**JOB:**
Give the stretch from the start of the material through the line containing "offene Fragen?" as a JSON list of strings, one string per line, with blank lines and the pictures left out.

(Stored data)
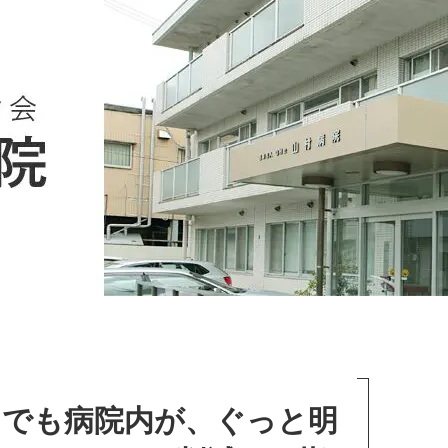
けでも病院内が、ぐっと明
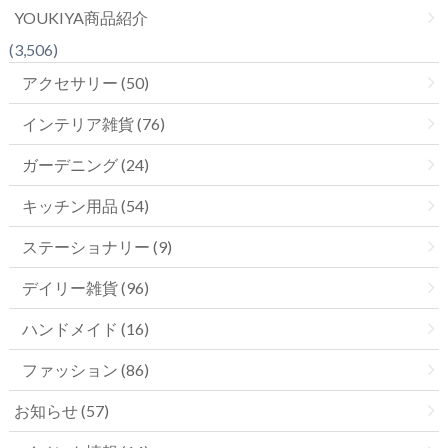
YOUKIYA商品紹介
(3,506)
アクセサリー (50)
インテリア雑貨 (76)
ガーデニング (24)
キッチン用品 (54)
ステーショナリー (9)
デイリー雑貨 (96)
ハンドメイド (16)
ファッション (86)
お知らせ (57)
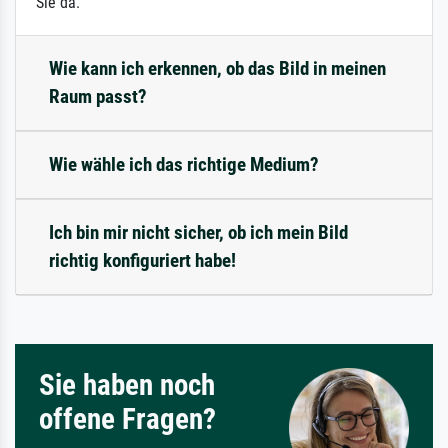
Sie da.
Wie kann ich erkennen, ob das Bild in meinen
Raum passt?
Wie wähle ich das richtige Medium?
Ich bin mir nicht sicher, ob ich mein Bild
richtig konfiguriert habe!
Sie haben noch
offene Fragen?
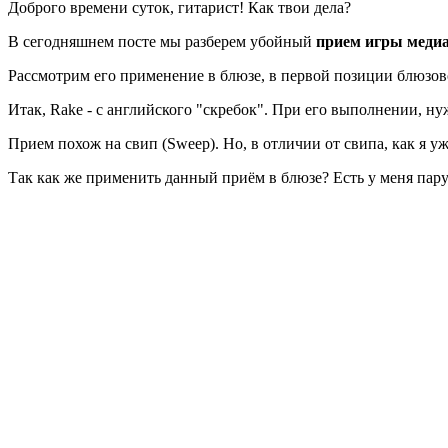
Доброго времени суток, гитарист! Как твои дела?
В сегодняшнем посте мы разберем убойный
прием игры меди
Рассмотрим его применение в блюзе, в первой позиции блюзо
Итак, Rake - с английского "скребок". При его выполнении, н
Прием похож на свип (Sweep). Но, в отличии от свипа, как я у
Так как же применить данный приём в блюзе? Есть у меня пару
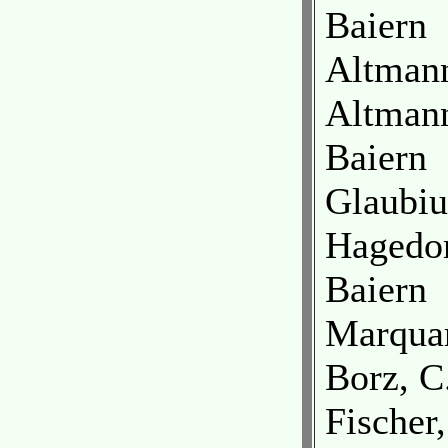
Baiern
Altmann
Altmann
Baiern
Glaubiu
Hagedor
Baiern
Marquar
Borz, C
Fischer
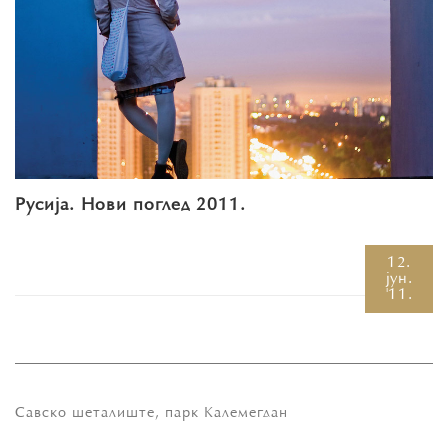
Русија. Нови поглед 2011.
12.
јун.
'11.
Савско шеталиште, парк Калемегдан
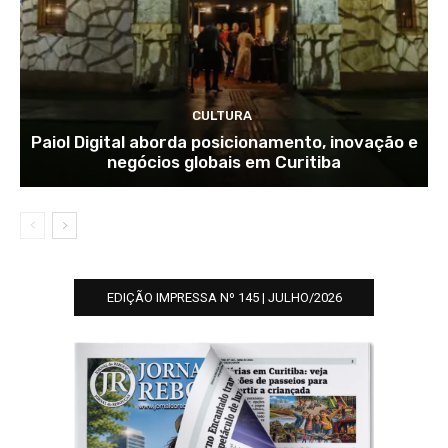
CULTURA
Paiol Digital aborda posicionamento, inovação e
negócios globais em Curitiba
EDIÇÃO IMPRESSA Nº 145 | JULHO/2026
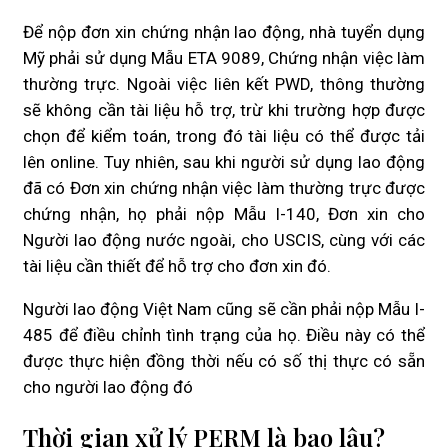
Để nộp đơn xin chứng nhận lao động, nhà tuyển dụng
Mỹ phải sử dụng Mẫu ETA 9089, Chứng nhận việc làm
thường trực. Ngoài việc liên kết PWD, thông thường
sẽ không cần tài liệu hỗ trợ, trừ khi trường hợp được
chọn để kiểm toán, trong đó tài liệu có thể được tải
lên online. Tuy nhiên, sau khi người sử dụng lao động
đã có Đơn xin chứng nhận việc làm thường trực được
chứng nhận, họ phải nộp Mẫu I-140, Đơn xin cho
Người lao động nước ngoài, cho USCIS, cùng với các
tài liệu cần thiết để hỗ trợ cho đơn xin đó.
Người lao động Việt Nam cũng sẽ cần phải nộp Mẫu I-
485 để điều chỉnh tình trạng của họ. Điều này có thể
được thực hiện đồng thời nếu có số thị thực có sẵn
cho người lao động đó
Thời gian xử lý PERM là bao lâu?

**RESPONSE TO THIS TASK:**
[
  "けでも病院内が、ぐっと明",
  "YOUKIYA商品紹介",
  "(3,506)",
  "アクセサリー (50)",
  "インテリア雑貨 (76)",
  "ガーデニング (24)",
  "キッチン用品 (54)",
  "ステーショナリー (9)",
  "デイリー雑貨 (96)",
  "ハンドメイド (16)",
  "ファッション (86)",
  "お知らせ (57)",
  "Sie da.",
  "Wie kann ich erkennen, ob das Bild in meinen",
  "Raum passt?",
  "Wie wähle ich das richtige Medium?",
  "Ich bin mir nicht sicher, ob ich mein Bild",
  "richtig konfiguriert habe!",
  "Sie haben noch",
  "offene Fragen?"
]